Playing in the same world as “Dangerous Liaisons” (1988), “Cruel Intentions” (1999), and the original 1782 French novel Les Liaisons Dangereuses by Pierre Choderlos de Laclos, HBO’s “The Seduction” is about a woman who’s manipulated out of her innocence and develops an insatiable craving for manipulation.
Directed by Jessica Palud, created and co-written by Jean-Baptiste Delafon alongside Palud and Gaëlle Bellan, this six-episode reimagining of the highly effective and popular story is a French HBO Original, arriving on November 14. If you’re expecting another mirror of the novel or any of the movies, this new series dodges the expected. Here, the lady Isabelle de Merteuil, her equally conniving lover Sébastien de Valmont, and the other well-known characters are reconfigured with many of their plotlines and traits broken up and redistributed.
If you came for the original’s letter-writing power plays, you’ll get those with a remix. Les Liaisons Dangereuses is about the treacherous duel between Merteuil and Valmont. In “The Seduction,” Anamaria Vartolomei’s Merteuil isn’t the elite player we know. She’s a young woman living in a convent who claws her way into prominence after Valmont (Vincent Lacoste) betrays her. At the same time, Diane Kruger portrays his aunt and her mentor-in-malice, Madame de Rosemonde. The series trades the established rules of manipulation and self-destructive cruelty for an examination of psychological wounds, cruel desires, trickery, and whether love can exist in the shadows of those ills.
Also starring Lucas Bravo as Comte de Gercourt, Noée Abita as Madame de Tourvel, Fantine Harduin as Cécile de Volanges, and Samuel Kircher as Chevalier Danceny, this French-language feast of machinations also interrogates the differences between two types of libertines—rule-breakers who lived for intellect, indulgence, and seduction, without society’s permission. It’s men versus women, and how the expectations of freedom and consequences differ for the two.
Yet, surprisingly, for a saga about the heat of scandalous behavior, the seductions themselves linger at room temperature. It’s strange, I can’t say “The Seduction” has any faults. It’s gorgeous—at one point, Valmont is framed between curtains with such exquisite lighting, he’s like an Elisabeth Louise Vigée Le Brun painting. The acting is engaging, embodying the characters with a pretentious capriciousness fitting the aristocrats of that time, and the writing moves along. I’m struggling to define why this show didn’t spark for me, except I was bored.
That may be because very little seems to matter to these characters throughout most of the episodes. They play ruinous games of desire with other people’s lives, and yet I couldn’t feel the fire of their emotions or connect with the stakes in their schemes. The emotional narrative lacks pull, and the characters lack dimension. What more do they want or need other than sexual exploits and winning? Who are they outside of their games? [Picture a shrug here] I’m not sure.

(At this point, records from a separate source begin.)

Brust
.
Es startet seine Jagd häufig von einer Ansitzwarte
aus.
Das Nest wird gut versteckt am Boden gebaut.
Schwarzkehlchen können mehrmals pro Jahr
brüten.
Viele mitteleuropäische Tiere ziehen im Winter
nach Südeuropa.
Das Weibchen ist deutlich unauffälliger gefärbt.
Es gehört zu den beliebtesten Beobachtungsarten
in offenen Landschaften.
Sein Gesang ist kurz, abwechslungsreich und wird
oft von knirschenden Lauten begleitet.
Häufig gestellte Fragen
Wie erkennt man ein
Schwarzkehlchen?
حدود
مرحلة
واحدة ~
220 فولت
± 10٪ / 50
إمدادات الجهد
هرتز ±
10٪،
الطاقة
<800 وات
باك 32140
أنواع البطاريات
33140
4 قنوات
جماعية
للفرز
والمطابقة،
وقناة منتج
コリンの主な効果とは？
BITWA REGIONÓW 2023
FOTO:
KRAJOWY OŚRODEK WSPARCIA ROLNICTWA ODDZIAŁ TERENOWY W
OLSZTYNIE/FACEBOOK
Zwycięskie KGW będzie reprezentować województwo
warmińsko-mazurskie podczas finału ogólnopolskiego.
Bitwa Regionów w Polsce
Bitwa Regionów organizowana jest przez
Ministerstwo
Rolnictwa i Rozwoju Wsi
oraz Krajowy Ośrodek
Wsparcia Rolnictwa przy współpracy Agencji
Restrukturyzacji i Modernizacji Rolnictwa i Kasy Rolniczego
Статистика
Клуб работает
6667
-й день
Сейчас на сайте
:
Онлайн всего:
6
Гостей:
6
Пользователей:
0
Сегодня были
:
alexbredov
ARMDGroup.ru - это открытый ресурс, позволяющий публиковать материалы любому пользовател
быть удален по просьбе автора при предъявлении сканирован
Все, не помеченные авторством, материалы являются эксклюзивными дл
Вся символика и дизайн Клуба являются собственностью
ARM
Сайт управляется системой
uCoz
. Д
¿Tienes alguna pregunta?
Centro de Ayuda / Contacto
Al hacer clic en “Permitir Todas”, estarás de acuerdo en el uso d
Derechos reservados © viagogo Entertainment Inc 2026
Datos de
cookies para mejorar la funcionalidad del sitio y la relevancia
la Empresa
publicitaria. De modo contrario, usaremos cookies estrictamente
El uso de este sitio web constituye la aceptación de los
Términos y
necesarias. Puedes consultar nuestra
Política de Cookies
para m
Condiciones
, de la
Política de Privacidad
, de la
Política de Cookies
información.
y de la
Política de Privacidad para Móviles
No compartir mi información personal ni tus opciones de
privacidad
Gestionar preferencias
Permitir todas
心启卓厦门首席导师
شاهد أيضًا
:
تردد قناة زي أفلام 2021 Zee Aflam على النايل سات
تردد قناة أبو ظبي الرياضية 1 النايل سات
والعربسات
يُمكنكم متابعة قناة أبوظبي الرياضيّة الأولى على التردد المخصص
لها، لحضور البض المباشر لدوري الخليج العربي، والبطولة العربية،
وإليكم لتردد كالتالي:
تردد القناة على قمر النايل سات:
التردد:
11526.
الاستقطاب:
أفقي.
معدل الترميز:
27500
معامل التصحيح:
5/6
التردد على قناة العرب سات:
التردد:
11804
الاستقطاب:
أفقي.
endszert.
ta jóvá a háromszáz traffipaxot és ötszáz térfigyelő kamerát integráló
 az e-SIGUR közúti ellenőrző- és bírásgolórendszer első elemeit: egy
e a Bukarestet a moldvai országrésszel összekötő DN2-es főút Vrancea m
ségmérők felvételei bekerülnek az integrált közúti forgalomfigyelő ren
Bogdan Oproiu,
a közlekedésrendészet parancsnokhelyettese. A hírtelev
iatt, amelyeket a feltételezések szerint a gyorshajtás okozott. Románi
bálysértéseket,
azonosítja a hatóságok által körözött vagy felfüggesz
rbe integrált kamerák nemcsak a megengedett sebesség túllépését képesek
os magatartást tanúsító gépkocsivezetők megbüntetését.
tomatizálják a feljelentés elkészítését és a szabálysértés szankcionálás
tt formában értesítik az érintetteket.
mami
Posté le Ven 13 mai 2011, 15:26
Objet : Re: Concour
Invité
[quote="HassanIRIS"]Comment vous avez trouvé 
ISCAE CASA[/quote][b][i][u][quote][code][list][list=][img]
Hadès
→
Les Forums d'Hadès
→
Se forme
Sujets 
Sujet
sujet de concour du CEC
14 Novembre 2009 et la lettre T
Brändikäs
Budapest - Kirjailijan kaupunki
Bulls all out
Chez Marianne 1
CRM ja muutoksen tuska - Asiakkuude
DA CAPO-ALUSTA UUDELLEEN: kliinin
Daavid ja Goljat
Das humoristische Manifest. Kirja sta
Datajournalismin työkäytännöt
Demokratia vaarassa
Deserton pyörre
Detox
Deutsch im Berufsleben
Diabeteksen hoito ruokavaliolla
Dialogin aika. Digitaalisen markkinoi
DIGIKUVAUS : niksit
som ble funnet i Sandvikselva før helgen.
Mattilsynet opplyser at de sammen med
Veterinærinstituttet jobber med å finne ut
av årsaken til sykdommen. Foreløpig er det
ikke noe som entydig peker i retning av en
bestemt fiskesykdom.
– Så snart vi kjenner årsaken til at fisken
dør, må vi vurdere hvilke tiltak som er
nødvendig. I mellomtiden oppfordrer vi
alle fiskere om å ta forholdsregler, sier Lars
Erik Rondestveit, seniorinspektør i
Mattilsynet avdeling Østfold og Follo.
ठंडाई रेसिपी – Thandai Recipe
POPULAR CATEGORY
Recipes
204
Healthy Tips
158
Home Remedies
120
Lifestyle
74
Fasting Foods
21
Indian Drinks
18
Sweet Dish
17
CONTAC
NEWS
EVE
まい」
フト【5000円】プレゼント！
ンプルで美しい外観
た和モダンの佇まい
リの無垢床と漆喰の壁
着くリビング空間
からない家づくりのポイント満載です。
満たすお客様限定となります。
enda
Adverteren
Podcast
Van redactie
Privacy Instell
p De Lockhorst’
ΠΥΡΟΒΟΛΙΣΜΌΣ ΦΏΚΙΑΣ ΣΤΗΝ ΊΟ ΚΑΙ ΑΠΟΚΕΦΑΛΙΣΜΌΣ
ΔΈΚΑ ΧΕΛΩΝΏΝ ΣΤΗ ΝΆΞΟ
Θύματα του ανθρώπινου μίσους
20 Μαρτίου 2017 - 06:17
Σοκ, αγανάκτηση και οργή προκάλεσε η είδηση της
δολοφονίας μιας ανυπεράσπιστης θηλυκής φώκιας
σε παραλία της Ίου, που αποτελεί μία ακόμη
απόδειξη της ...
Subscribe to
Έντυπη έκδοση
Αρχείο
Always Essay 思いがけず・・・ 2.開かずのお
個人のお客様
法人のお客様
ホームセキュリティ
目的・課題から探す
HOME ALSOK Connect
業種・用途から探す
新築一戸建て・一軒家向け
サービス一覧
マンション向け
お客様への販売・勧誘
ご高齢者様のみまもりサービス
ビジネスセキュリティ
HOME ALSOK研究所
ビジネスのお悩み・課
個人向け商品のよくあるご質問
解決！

The manipulations aren’t spiced with darkness; they aren’t ugly, or twisty, or even mischievous. They exist without a particular flavor. “The Seduction” is about vicious paybacks and the scandals of libertine life, but without visceral sexiness or savvy. However, near the end, there are questions about the true motives behind each character’s actions. That intrigue begins halfway through episode 5 and carries on until the final moments, where “Hallelujah” by Jeff Buckley plays anachronistically. At that point, the show works, and yet the edge of my seat was untested.
Perhaps “The Seduction” wants us to understand that desire without passion is emptiness, a conniver will ultimately outwit themselves, and regret is its own punishment. If so, then you, like Isabelle and Valmont, can pick your poison.
Whole season screened for review. Premieres on November 14 on HBO Max.